Thanks, Bdog.

I'm really trying to convince myself to let her go once and for all. This is the 3rd time she's left it's usually when we are looking to take the next step in our relationship that we will have some sort of disgreement and then she will drop the bomb.

I have to have blind faith that I will heal from this and learn alot about myself.

I don't ever want to go through this again, I'm sure it's taken years off my life.

I also don't want to become so jaded that I never try again with anyone else.

As for how I'm feeling right now, I'm done. I dont want W back. I was living in a fantasy world and idealizing her and creating this image of her in my mind that did not accurately reflect who she really was or what she really believed in.

I also know that this is a roller coaster, and my thoughts and feelings with flip flop back and forth.

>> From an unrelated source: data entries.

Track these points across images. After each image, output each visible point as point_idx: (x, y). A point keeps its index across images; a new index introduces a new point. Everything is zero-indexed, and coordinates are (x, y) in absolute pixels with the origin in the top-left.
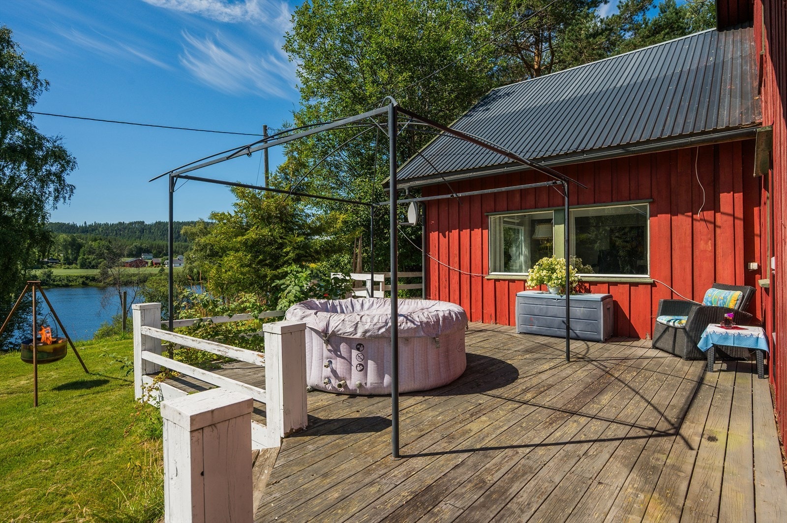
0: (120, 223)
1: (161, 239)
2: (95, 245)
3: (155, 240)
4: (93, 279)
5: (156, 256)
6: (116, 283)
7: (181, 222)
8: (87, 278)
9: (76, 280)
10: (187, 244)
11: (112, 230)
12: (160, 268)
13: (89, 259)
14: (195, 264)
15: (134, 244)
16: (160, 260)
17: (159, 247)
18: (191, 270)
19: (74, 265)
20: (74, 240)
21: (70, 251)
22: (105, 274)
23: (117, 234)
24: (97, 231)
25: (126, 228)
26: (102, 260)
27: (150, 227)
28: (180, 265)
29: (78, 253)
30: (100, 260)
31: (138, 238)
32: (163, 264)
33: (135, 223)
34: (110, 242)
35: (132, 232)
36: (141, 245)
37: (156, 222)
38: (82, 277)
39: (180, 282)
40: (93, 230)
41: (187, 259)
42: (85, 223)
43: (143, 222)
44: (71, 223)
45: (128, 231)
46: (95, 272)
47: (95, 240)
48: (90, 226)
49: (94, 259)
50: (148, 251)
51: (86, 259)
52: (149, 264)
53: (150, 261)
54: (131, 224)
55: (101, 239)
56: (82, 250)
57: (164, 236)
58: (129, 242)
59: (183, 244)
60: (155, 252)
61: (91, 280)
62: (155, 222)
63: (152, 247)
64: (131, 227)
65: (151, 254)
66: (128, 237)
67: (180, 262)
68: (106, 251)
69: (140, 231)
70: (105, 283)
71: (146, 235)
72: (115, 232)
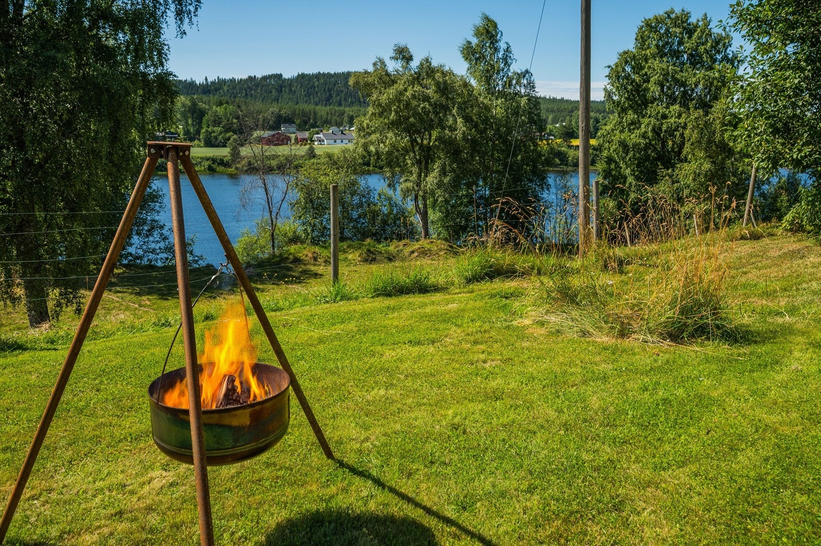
0: (250, 77)
1: (306, 102)
2: (220, 110)
3: (297, 103)
4: (222, 163)
5: (301, 128)
6: (251, 169)
8: (214, 160)
9: (200, 163)
10: (342, 108)
11: (240, 89)
12: (308, 146)
13: (214, 132)
14: (373, 137)
16: (306, 134)
17: (304, 114)
18: (365, 146)
19: (196, 142)
20: (194, 104)
21: (190, 121)
22: (235, 154)
23: (246, 95)
24: (222, 90)
25: (258, 86)
26: (231, 133)
27: (291, 82)
28: (335, 141)
29: (200, 123)
30: (228, 135)
32: (312, 141)
33: (270, 77)
34: (239, 107)
35: (266, 91)
36: (280, 111)
37: (299, 75)
38: (208, 159)
39: (348, 168)
40: (217, 90)
41: (360, 130)
42: (206, 79)
43: (281, 75)
44: (189, 79)
45: (262, 90)
46: (224, 152)
47: (220, 104)
48: (212, 83)
49: (221, 133)
50: (289, 120)
51: (211, 133)
52: (293, 141)
53: (293, 136)
54: (265, 78)
55: (227, 103)
56: (205, 120)
57: (309, 96)
59: (337, 109)
60: (298, 122)
61: (219, 164)
62: (296, 75)
63: (294, 113)
64: (264, 83)
65: (294, 125)
66: (261, 99)
67: (335, 137)
68: (235, 121)
69: (277, 90)
70: (237, 168)
71: (286, 96)
72: (244, 92)
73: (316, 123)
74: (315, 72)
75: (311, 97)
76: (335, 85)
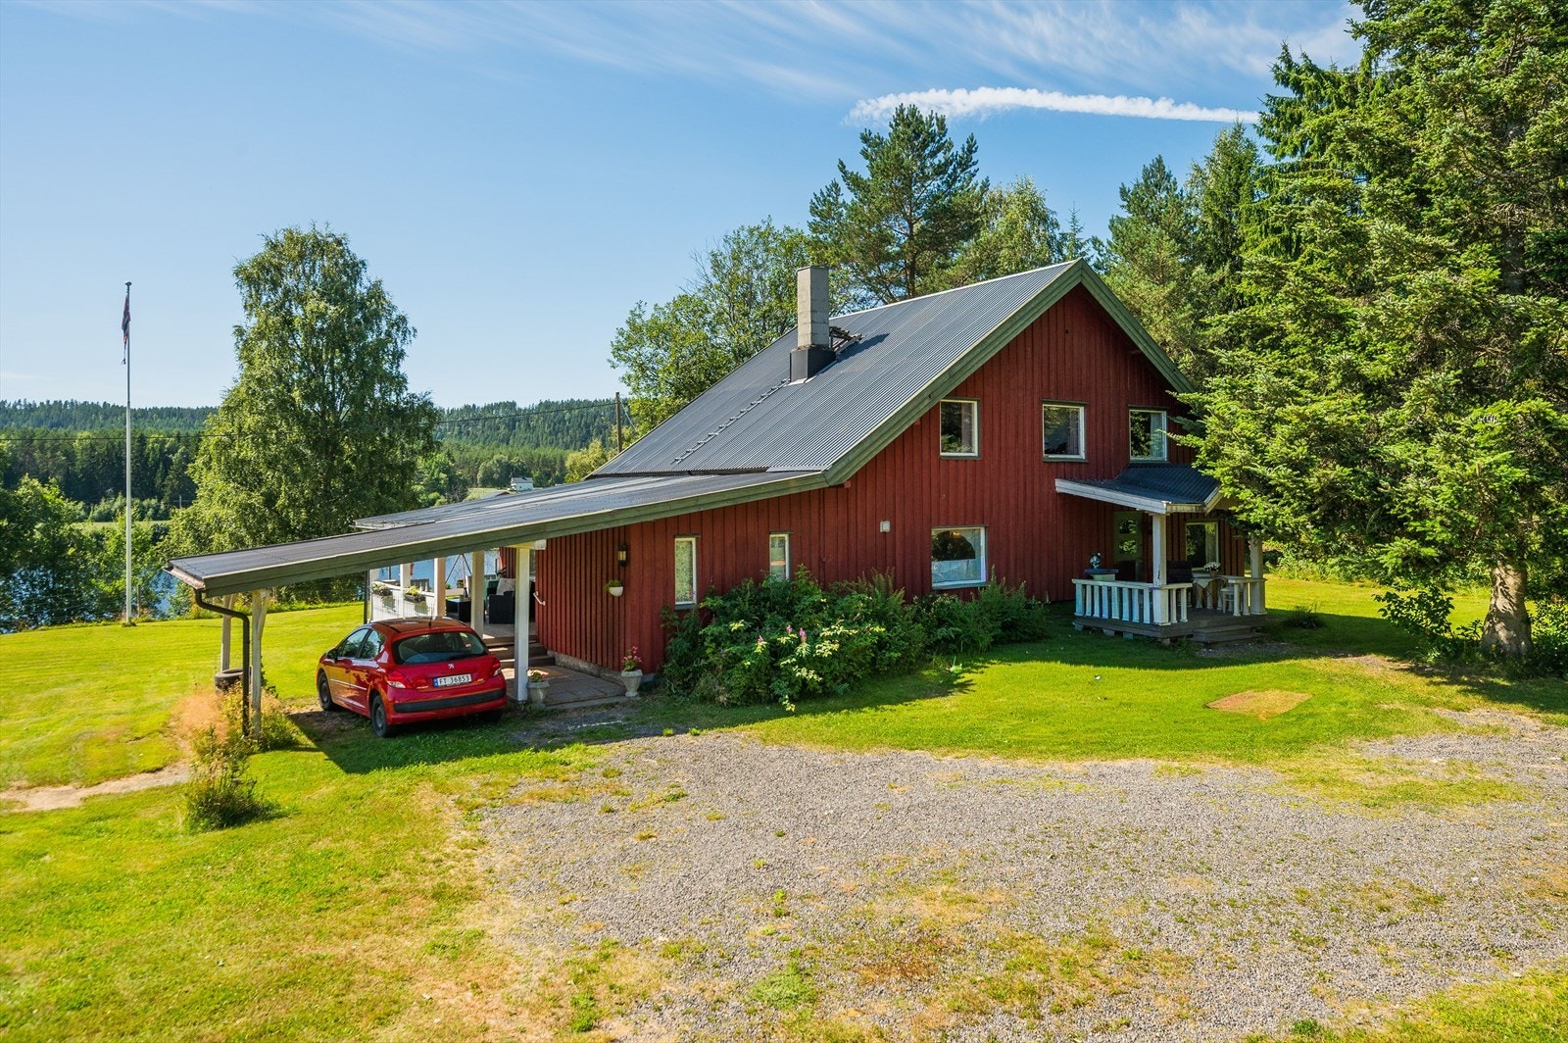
7: (592, 400)
15: (495, 457)
31: (502, 441)
58: (485, 453)
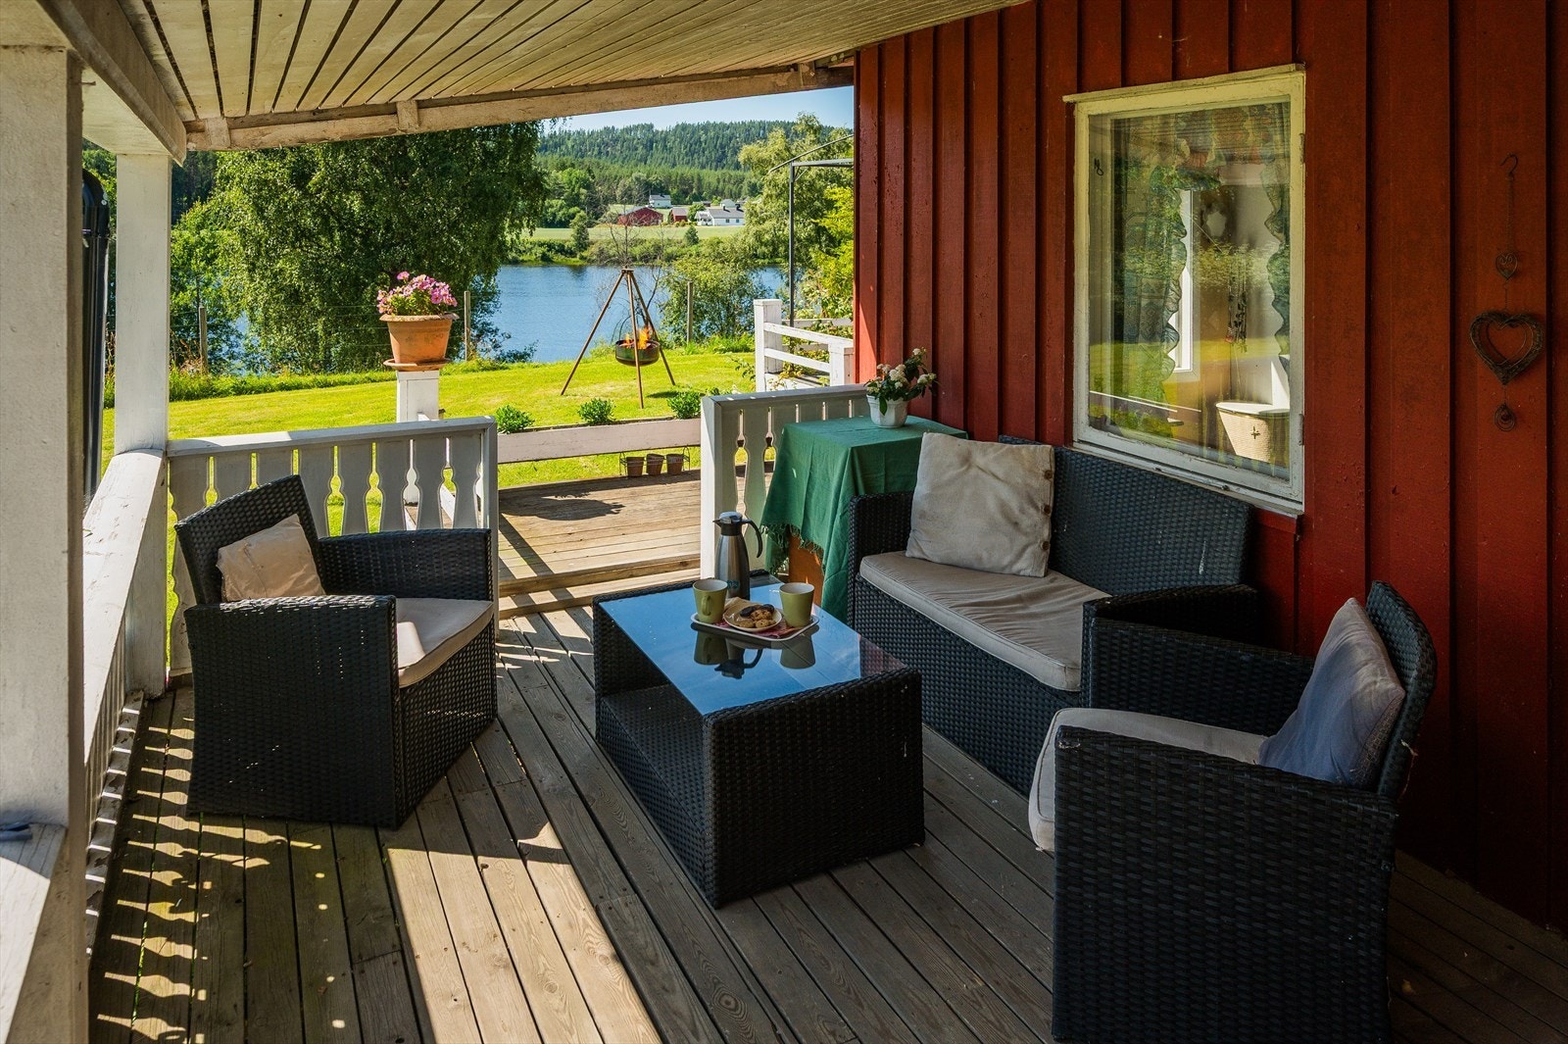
0: (606, 129)
1: (688, 163)
2: (562, 177)
3: (674, 165)
4: (562, 250)
5: (677, 201)
6: (605, 260)
7: (728, 123)
8: (550, 246)
9: (531, 249)
10: (740, 173)
11: (591, 144)
12: (687, 228)
13: (551, 206)
14: (768, 225)
15: (634, 175)
16: (684, 210)
17: (683, 180)
18: (758, 236)
22: (583, 243)
23: (600, 153)
24: (563, 148)
25: (617, 140)
26: (576, 209)
27: (665, 137)
28: (728, 221)
30: (572, 210)
31: (641, 161)
32: (693, 220)
33: (636, 128)
34: (590, 171)
35: (629, 148)
36: (648, 177)
37: (678, 125)
38: (541, 245)
39: (736, 262)
40: (556, 146)
41: (751, 215)
43: (652, 126)
45: (622, 146)
46: (565, 236)
47: (563, 167)
49: (561, 207)
50: (661, 190)
52: (666, 219)
53: (666, 213)
54: (628, 130)
55: (573, 165)
57: (692, 155)
58: (625, 171)
59: (733, 173)
60: (675, 191)
61: (557, 252)
62: (674, 125)
63: (669, 180)
64: (627, 136)
65: (668, 197)
66: (621, 159)
67: (727, 215)
68: (583, 191)
69: (645, 146)
70: (582, 258)
71: (657, 154)
72: (596, 148)
73: (700, 194)
74: (701, 122)
75: (696, 156)
76: (731, 139)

I feel my anger building and I want to call her out on her BS. With some distance, I'm starting to see it wasn't all my fault. And she is more than happy to place all the blame on me and publicly announce it. I won't resort to doing that. As much as I want to defend myself, I'm not going to. This is a 180 for me and I'm not doing it to get W back. I'm doing this to prove to myself that I can rise above this without reacting to my thoughts and emotions.

I'm hoping today is the beginning of a new journey for me. I have no idea what to expect as I feel like I'm floundering in a giant sea of uncertainty. But I'm bound and determined to stand up and find out who I really am. I'm tired of the fear and I'm tired of not believing in myself.